Yo no sabía ni por dónde empezar pero Ángel decidió ir a Cruces. Un muerto y un herido en algún sitio tenían que estar. En Urgencias se mostraron reacios a informar sobre ingresos por atentado, mientras que en la sección de fallecidos todo fue amabilidad y ganas de colaborar. Parecían contentos porque, por una vez, alguien se mostraba interesado en su trabajo. Los cuerpos los tenían en cámaras frigoríficas, y los más recientes nos los fueron enseñando uno a uno, tirando de un monumental armario unos nichos que corrían como si fueran grandes archivadores. Salían con los pies por delante y había que sacarlos por entero para verles la cabeza. Yo me sentí incapaz de realizar ningún reconocimiento visual pero Ángel los examinó uno a uno como si se trataran de los negativos que había dejado sin ordenar sobre la mesa de redacción.

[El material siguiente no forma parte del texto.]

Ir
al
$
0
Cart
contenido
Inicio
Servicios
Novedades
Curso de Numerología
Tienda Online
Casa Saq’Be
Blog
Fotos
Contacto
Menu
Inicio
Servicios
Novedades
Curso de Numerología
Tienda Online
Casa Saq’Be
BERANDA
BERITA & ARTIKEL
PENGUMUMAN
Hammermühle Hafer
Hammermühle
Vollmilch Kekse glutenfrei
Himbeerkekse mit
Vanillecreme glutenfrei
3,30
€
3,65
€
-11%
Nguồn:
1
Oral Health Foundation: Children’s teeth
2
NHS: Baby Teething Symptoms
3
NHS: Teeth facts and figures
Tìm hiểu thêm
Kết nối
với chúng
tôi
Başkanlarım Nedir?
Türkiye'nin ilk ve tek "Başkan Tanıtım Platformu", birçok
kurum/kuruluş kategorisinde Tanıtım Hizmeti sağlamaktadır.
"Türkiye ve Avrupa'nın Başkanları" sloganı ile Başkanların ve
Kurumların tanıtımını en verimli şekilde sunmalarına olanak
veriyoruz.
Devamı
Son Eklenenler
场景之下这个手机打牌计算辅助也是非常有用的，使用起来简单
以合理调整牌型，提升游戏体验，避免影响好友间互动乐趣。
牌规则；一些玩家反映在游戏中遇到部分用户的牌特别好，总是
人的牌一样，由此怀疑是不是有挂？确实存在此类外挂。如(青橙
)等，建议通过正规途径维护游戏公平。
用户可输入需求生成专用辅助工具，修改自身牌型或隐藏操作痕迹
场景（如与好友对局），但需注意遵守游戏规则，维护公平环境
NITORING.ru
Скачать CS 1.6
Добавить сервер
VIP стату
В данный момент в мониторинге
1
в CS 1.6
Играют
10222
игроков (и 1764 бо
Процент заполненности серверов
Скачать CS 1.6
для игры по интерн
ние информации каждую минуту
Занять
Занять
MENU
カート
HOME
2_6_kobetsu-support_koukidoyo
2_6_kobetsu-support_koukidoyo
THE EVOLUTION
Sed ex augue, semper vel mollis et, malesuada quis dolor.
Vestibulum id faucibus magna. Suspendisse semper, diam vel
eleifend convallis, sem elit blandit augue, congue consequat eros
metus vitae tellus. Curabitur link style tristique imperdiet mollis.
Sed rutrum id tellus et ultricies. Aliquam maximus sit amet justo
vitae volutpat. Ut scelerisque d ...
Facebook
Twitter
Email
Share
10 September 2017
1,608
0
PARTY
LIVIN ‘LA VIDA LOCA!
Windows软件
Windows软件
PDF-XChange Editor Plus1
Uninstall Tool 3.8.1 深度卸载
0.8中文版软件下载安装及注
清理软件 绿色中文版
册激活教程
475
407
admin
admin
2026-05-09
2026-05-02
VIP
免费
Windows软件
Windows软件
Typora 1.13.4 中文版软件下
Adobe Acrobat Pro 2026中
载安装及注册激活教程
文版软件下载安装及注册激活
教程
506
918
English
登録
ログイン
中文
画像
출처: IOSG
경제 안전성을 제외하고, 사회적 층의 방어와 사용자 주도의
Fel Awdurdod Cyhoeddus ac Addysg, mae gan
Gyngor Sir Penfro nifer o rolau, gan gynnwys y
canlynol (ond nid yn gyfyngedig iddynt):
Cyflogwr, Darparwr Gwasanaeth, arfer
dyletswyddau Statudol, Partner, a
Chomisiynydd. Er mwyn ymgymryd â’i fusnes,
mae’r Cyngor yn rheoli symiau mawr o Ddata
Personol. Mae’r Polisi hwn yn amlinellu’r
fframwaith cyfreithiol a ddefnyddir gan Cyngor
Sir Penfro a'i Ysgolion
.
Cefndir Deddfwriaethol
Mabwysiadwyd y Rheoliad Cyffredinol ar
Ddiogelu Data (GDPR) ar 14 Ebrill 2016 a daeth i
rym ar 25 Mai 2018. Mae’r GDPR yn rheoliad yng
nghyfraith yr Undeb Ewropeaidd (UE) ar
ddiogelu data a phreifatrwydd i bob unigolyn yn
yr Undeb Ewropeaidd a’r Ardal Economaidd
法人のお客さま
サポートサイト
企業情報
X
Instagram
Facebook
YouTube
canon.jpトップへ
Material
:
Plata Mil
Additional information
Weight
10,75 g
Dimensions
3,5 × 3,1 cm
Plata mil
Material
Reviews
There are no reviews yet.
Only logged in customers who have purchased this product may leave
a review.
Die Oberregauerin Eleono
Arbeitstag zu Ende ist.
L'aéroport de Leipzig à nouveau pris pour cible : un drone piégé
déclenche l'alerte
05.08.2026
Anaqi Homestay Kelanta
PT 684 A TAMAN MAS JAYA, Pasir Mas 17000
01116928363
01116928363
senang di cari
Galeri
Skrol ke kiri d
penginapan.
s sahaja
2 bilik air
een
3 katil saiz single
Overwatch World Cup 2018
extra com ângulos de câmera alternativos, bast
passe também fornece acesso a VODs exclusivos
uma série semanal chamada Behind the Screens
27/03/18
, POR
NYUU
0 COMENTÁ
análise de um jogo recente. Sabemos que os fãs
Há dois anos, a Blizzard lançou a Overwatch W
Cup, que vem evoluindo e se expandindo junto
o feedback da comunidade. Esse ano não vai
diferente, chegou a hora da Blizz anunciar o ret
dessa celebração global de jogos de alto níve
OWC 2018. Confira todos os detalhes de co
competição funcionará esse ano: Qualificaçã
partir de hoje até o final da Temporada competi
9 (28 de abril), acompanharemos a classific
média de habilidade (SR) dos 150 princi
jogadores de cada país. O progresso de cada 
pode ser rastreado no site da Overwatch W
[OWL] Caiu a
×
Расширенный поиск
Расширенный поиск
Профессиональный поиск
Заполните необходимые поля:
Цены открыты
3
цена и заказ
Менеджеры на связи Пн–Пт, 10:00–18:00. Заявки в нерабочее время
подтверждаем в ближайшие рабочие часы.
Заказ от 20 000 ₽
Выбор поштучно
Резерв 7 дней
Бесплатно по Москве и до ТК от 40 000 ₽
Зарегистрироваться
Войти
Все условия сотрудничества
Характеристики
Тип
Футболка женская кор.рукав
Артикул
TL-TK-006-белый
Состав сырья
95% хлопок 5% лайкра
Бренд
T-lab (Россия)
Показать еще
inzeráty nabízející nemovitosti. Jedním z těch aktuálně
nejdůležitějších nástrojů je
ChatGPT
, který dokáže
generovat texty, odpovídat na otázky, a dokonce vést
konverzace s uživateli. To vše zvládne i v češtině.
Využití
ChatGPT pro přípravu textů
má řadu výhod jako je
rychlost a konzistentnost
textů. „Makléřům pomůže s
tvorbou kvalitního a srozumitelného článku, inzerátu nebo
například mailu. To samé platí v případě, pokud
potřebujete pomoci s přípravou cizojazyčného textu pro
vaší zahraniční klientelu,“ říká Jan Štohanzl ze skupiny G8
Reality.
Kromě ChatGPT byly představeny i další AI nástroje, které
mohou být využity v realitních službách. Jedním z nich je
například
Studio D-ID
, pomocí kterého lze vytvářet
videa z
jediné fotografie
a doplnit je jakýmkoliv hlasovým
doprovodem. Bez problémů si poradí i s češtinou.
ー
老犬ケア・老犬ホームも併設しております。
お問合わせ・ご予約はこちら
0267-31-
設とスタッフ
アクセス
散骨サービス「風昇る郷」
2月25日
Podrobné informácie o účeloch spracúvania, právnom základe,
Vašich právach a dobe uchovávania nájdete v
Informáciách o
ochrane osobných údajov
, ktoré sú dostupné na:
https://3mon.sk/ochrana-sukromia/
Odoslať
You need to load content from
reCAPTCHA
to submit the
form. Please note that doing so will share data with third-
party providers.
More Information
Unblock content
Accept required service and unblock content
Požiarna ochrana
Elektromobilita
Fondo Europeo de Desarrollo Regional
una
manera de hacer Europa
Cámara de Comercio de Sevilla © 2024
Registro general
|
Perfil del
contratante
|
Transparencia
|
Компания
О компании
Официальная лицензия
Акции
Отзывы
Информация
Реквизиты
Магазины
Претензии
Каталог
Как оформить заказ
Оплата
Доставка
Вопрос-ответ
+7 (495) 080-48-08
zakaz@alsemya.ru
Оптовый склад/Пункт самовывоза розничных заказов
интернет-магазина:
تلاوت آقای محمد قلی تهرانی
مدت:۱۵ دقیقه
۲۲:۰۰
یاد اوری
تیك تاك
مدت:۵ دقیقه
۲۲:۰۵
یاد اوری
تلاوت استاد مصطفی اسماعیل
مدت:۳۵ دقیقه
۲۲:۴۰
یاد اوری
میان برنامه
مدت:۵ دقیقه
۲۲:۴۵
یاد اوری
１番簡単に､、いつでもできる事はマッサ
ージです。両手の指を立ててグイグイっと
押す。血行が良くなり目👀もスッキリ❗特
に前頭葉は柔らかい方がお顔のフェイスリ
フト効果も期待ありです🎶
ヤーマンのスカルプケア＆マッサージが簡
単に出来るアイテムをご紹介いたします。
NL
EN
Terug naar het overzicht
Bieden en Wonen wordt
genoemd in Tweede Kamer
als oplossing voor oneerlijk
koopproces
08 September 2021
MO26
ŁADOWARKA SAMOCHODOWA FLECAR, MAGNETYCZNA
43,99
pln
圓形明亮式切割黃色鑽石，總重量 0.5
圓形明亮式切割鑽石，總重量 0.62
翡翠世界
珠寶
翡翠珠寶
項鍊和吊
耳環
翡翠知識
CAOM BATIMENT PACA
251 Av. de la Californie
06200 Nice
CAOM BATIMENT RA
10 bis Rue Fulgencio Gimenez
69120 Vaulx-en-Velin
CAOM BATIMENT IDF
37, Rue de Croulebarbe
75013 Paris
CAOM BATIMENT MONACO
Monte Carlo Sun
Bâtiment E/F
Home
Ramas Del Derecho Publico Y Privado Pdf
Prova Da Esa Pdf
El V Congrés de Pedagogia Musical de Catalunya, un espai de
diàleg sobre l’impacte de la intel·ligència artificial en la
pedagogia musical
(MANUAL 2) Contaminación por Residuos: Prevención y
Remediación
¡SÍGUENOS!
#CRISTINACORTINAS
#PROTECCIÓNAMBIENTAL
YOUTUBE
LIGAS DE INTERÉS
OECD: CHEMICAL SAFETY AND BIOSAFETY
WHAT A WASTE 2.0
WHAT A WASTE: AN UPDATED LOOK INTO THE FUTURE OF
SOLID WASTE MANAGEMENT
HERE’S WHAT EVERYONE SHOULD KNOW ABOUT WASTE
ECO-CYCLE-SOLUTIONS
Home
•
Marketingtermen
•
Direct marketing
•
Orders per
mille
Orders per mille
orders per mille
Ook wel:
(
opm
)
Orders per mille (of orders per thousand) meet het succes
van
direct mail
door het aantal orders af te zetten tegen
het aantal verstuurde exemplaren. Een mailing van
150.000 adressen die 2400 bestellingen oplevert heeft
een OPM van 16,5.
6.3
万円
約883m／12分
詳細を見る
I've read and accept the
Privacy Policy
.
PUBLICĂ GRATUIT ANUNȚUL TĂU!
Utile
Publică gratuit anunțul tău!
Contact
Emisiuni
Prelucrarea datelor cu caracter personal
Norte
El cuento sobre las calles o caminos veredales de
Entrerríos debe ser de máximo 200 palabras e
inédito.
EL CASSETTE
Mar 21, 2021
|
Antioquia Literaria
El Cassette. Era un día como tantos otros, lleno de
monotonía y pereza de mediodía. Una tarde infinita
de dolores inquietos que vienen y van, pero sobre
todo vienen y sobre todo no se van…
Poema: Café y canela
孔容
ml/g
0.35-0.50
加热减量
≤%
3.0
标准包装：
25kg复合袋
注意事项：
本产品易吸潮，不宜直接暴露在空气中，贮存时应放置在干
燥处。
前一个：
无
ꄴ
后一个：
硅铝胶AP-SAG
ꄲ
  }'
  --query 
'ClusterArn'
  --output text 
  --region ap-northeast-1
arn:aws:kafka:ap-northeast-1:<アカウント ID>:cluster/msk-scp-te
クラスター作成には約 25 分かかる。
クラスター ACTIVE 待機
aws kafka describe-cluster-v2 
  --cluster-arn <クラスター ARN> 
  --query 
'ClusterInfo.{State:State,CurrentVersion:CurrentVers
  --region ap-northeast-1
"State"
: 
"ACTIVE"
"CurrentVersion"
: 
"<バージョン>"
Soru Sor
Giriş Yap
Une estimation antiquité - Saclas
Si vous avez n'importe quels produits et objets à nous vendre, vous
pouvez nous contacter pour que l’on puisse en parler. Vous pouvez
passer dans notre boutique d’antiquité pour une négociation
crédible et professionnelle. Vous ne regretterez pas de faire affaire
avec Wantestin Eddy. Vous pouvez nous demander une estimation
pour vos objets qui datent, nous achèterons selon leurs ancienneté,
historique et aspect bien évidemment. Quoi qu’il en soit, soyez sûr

De allí fuimos a Basurto. Ángel contactó con quien le confirmó que el cadáver estaba ya en el depósito y prometió informarnos sobre el paradero del herido. La policía nos exigió permiso expreso de la dirección para pasar al depósito de cadáveres. Yo sugerí la conveniencia de solicitarlo pero Ángel me miró como recordándome que el periódico había que hacerlo aquella misma tarde. «Tú sígueme» me dijo, y le seguí. Corrimos agachados por detrás de unos setos y bajamos a un viejo edificio, de aspecto lúgubre y sabor inglés. Estaba cerrado y tuvimos que encaramarnos por una ventana trasera. Yo cada vez me sentía más asustado y delincuente, pero Ángel decía: «Tiene que estar aquí».
Llegamos en penumbra a una lonja con un extraño olor y por poco me dio un patatús cuando Ángel abrió una gran contraventana y un haz de luz iluminó el local. Allí sobre mesas individualizadas, yacían unos veinte cadáveres medio momificados vestidos de carmelitas y brazos cruzados sobre el pecho. Cuerpos de muertos no reclamados por sus familiares esperando a que alguien respondiera de ellos. Me pudo el miedo y quise escapar, pero Ángel me dijo con toda normalidad: «Mira a ver si encuentras el interruptor de la luz, que, por mucho que abro, el diafragma no me da suficiente».
Tras encender la luz, Ángel se decidió por fotografiar al muerto aparentemente más fresco y, cuando ya nos disponíamos a marchar, se abrió la puerta, entraron un cura y una familia al completo, rezaron un padrenuestro mientras nosotros nos escondíamos entre los cadáveres y se llevaron al suyo. Ángel no se desanimó. Siguió buscando entre las momias y dio con quien tenía cartera, DNI y otras pertenencias entre las rodillas. Disparó la Nikon y salimos pitando.
El contacto de Basurto nos informó que el herido estaba en Cruces y que encontraríamos una pareja de guardias civiles en la puerta de la habitación. Ángel planificó de antemano la táctica a seguir: «El redactor eres tú, no les digamos que somos de DEIA porque no nos dejarán entrar. Le das el nombre de cualquier agencia de Madrid. Es probable que no nos dejen sacar fotos, pero no te pre¬ocupes. Tú enróllate con el herido hasta que yo te diga que es tarde». Dicho y hecho, todo ocurrió como lo había previsto, mientras yo entrevistaba al herido, Ángel le sacó varias fotos con una pequeña máquina automática que le colgaba del cuello a la altura del estómago y a mí se me saltaba el corazón cada vez que oía un «clic» y temía que herido y guardia civil se percataran de ello.
Al día siguiente DEIA fue el único periódico que ofreció foto y entrevista con el herido y fotografía del difunto. Y fue también ese día la primera y única vez que una información mía se publicaba en primera y a toda página, con foto de portada incluida. Para mí fue un día especial en casi 35 años de periodismo. Para Ángel Ruiz de Azua tan sólo uno de tantos. Es la gran diferencia.